Rewrite the records from the line holding "pose: elev=149.5 azim=13.8" through the end of the records, inclusive, switching "pose" to "view" and changing nothing else. Leave the pictures out of your answer.

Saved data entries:
•••••

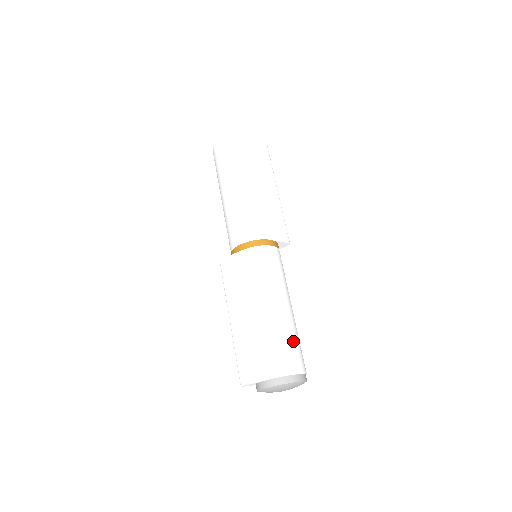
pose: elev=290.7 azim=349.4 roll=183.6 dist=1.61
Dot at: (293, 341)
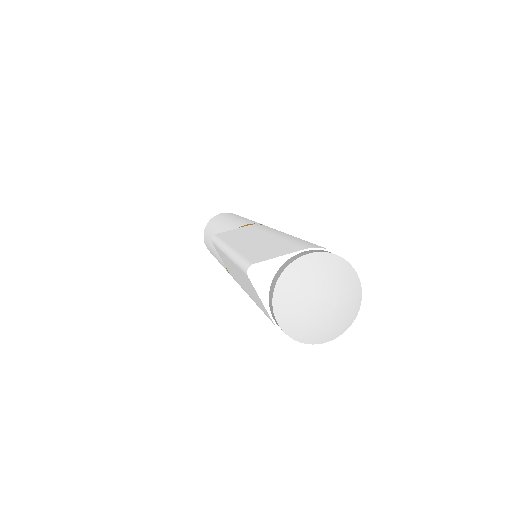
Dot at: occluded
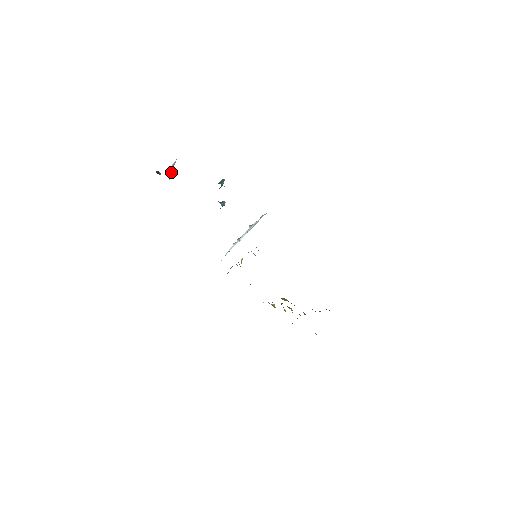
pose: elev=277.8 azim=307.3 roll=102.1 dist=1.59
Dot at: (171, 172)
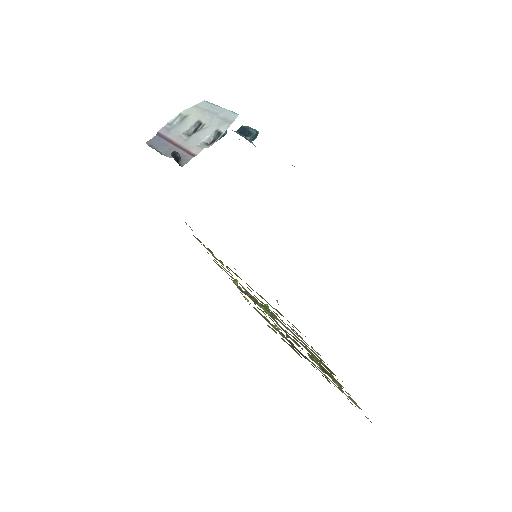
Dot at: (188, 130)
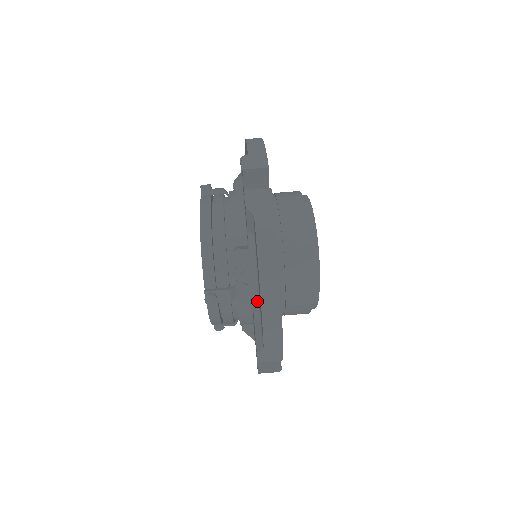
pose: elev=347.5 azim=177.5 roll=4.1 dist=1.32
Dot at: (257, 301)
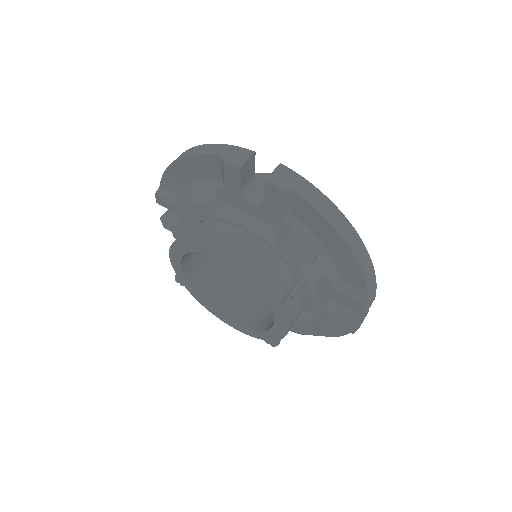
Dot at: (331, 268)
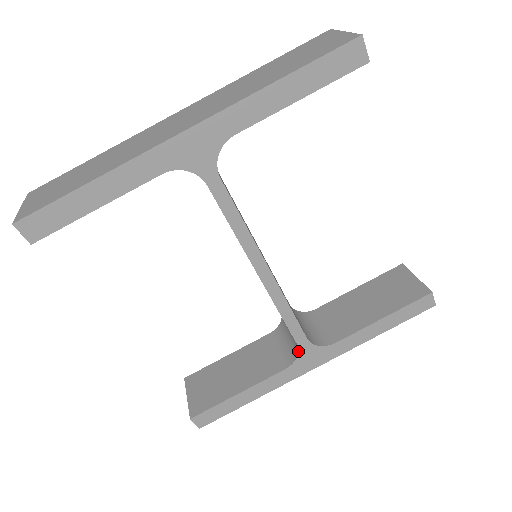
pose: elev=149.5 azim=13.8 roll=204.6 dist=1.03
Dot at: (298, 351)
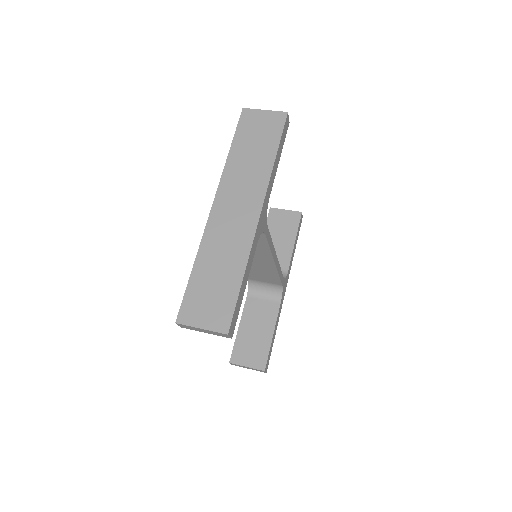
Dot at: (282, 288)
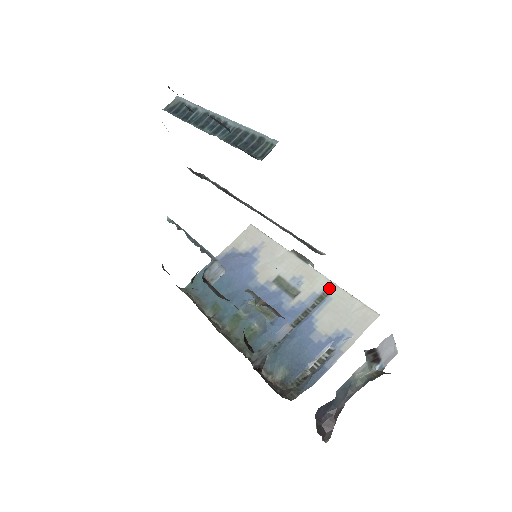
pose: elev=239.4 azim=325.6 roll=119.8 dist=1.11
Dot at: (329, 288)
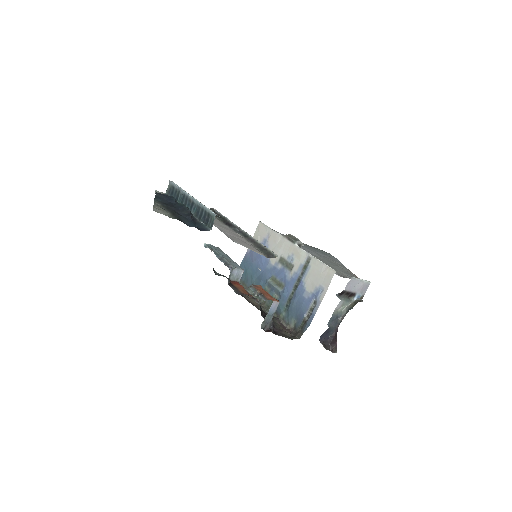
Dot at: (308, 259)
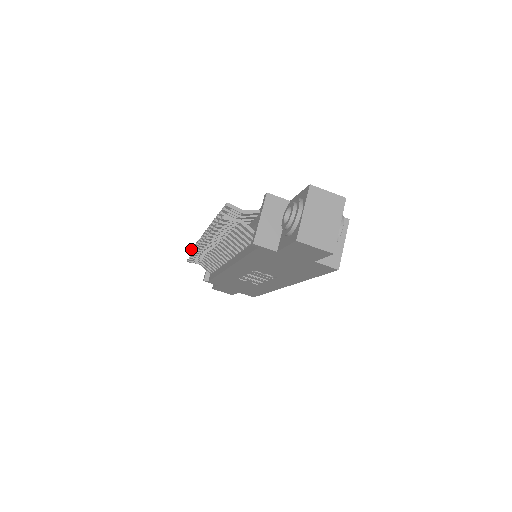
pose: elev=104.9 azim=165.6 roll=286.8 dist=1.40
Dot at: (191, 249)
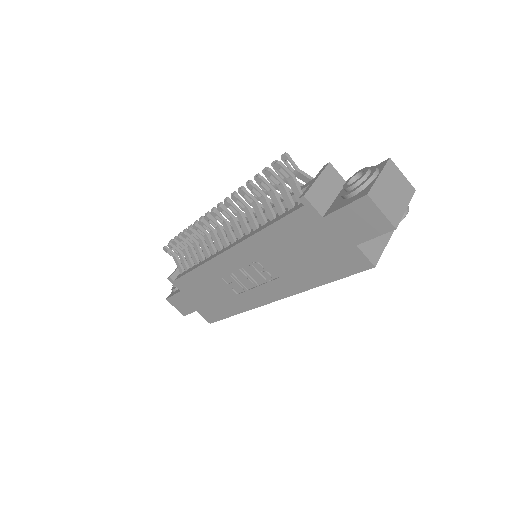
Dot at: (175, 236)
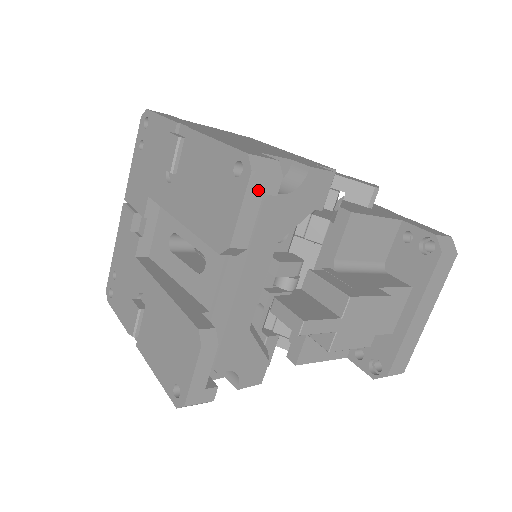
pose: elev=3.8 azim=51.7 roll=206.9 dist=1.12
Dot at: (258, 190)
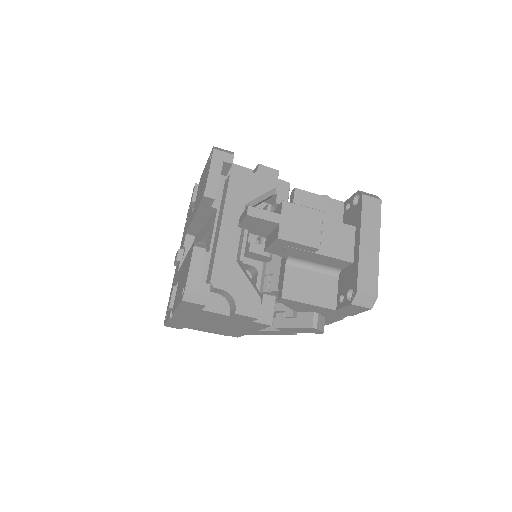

•••••

• RESPONSE:
view: elev=149.5 azim=13.8 roll=204.6 dist=1.03
Dot at: (298, 351)
Dot at: (282, 288)
view: elev=239.4 azim=325.6 roll=119.8 dist=1.11
Dot at: (329, 288)
Dot at: (308, 259)
view: elev=104.9 azim=165.6 roll=286.8 dist=1.40
Dot at: (191, 249)
Dot at: (175, 236)
view: elev=3.8 azim=51.7 roll=206.9 dist=1.12
Dot at: (258, 190)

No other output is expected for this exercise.